Getting basic care needs met

Be aware of warning signs that someone’s health is in danger because their basic care needs are not being met.

It may be hard to know if basic care needs are being met if you are helping someone remotely over the phone.

Gentle questioning may help you be assured or identify issues that need resolving. Consider:

  • FOOD AND SHELTER: Do they have access to food and a warm, dry home? Do they have access to money to enable them to look after themselves sustainably?
  • LOVING CARE: Were they previously looked after by someone who has died; eg. if they are old, young or sick; and who is looking after them now?
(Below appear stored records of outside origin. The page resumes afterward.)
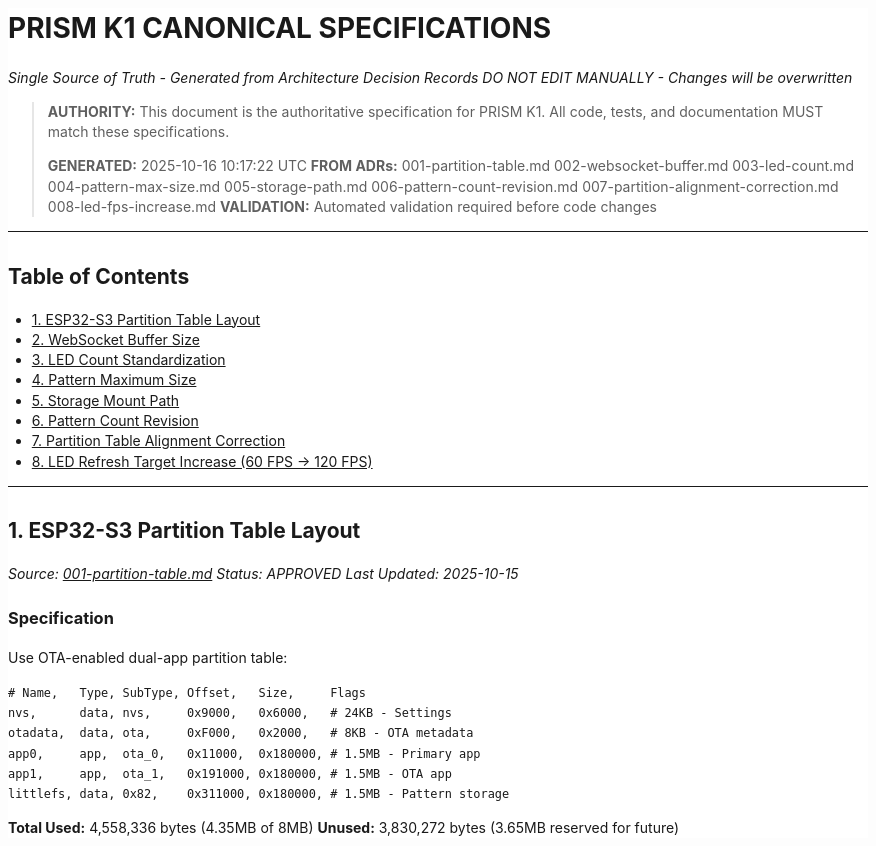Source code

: # PRISM K1 CANONICAL SPECIFICATIONS
*Single Source of Truth - Generated from Architecture Decision Records*
*DO NOT EDIT MANUALLY - Changes will be overwritten*

> **AUTHORITY:** This document is the authoritative specification for PRISM K1.
> All code, tests, and documentation MUST match these specifications.
>
> **GENERATED:** 2025-10-16 10:17:22 UTC
> **FROM ADRs:**  001-partition-table.md 002-websocket-buffer.md 003-led-count.md 004-pattern-max-size.md 005-storage-path.md 006-pattern-count-revision.md 007-partition-alignment-correction.md 008-led-fps-increase.md
> **VALIDATION:** Automated validation required before code changes

---

## Table of Contents

- [1. ESP32-S3 Partition Table Layout](#1-esp32-s3-partition-table-layout)
- [2. WebSocket Buffer Size](#2-websocket-buffer-size)
- [3. LED Count Standardization](#3-led-count-standardization)
- [4. Pattern Maximum Size](#4-pattern-maximum-size)
- [5. Storage Mount Path](#5-storage-mount-path)
- [6. Pattern Count Revision](#6-pattern-count-revision)
- [7. Partition Table Alignment Correction](#7-partition-table-alignment-correction)
- [8. LED Refresh Target Increase (60 FPS → 120 FPS)](#8-led-refresh-target-increase-60-fps--120-fps)

---

## 1. ESP32-S3 Partition Table Layout
*Source: [001-partition-table.md](decisions/001-partition-table.md)*
*Status: APPROVED*
*Last Updated: 2025-10-15*

### Specification


Use OTA-enabled dual-app partition table:

```csv
# Name,   Type, SubType, Offset,   Size,     Flags
nvs,      data, nvs,     0x9000,   0x6000,   # 24KB - Settings
otadata,  data, ota,     0xF000,   0x2000,   # 8KB - OTA metadata
app0,     app,  ota_0,   0x11000,  0x180000, # 1.5MB - Primary app
app1,     app,  ota_1,   0x191000, 0x180000, # 1.5MB - OTA app
littlefs, data, 0x82,    0x311000, 0x180000, # 1.5MB - Pattern storage
```

**Total Used:** 4,558,336 bytes (4.35MB of 8MB)
**Unused:** 3,830,272 bytes (3.65MB reserved for future)

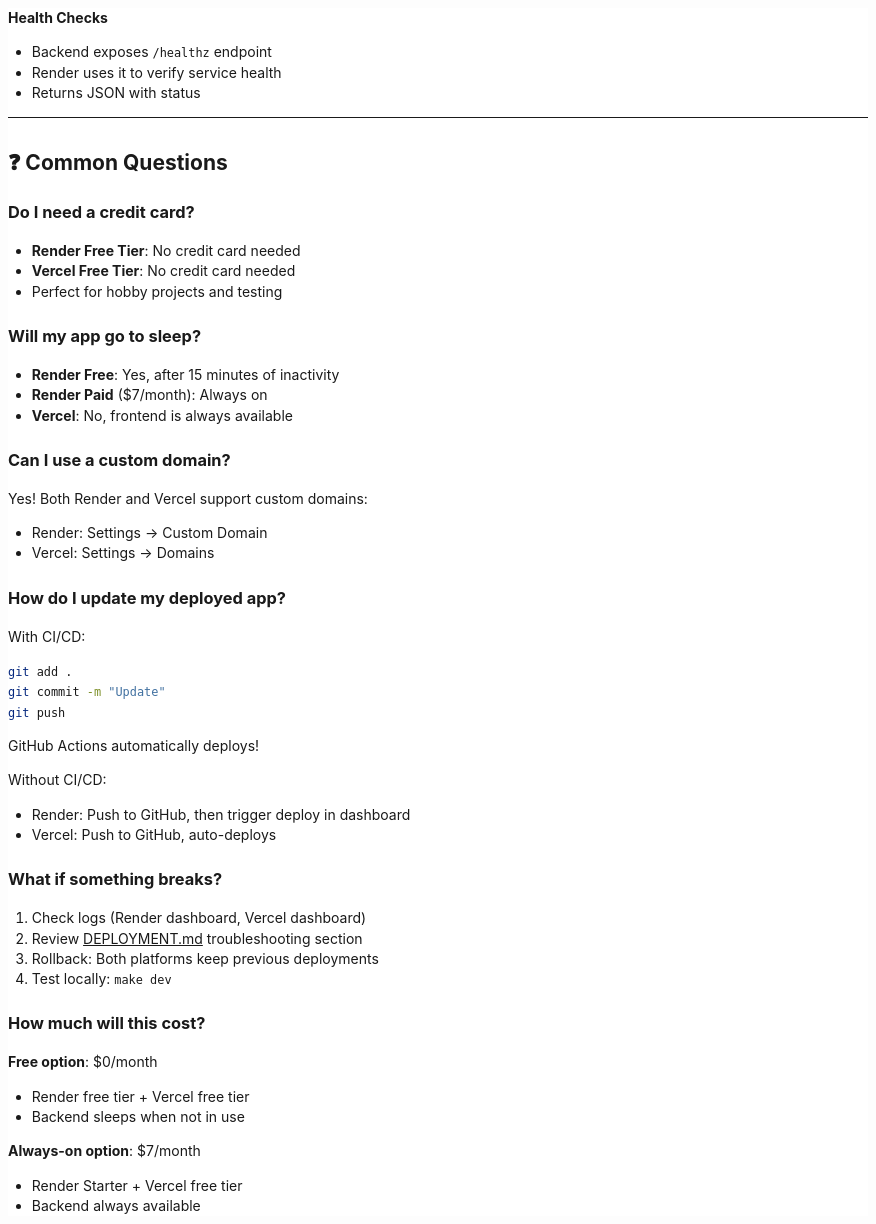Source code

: **Health Checks**
- Backend exposes `/healthz` endpoint
- Render uses it to verify service health
- Returns JSON with status

---

## ❓ Common Questions

### Do I need a credit card?
- **Render Free Tier**: No credit card needed
- **Vercel Free Tier**: No credit card needed
- Perfect for hobby projects and testing

### Will my app go to sleep?
- **Render Free**: Yes, after 15 minutes of inactivity
- **Render Paid** ($7/month): Always on
- **Vercel**: No, frontend is always available

### Can I use a custom domain?
Yes! Both Render and Vercel support custom domains:
- Render: Settings → Custom Domain
- Vercel: Settings → Domains

### How do I update my deployed app?
With CI/CD:
```bash
git add .
git commit -m "Update"
git push
```
GitHub Actions automatically deploys!

Without CI/CD:
- Render: Push to GitHub, then trigger deploy in dashboard
- Vercel: Push to GitHub, auto-deploys

### What if something breaks?
1. Check logs (Render dashboard, Vercel dashboard)
2. Review [DEPLOYMENT.md](DEPLOYMENT.md) troubleshooting section
3. Rollback: Both platforms keep previous deployments
4. Test locally: `make dev`

### How much will this cost?
**Free option**: $0/month
- Render free tier + Vercel free tier
- Backend sleeps when not in use

**Always-on option**: $7/month
- Render Starter + Vercel free tier
- Backend always available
Do they have a network of family and friends living with them or over the phone who are able to provide effective support?
  • HEALTH: Do they say they feel well, unwell, or sound as though they are poorly (eg. with COVID-19 or for some other reason)? Look out for warning signs such as confused speech or slurring words and remember to check whether they have symptoms of COVID-19 (dry cough, fever).
  • WELFARE: Are they self-abusing through alcohol, drugs, or self-harming (for example cutting themselves or starving themselves)?

If something concerns you, then you should do something.

If you are working for an organisation, report your concerns to your manager so they can help decide what needs to be done. If you are not working for an organisation, seek medical help or help from another relevant government agency, such as one providing social services.

If the person says they do not want help, but it is clear to you that they may need help, it is important to seek help.

A person’s safety is the most important thing.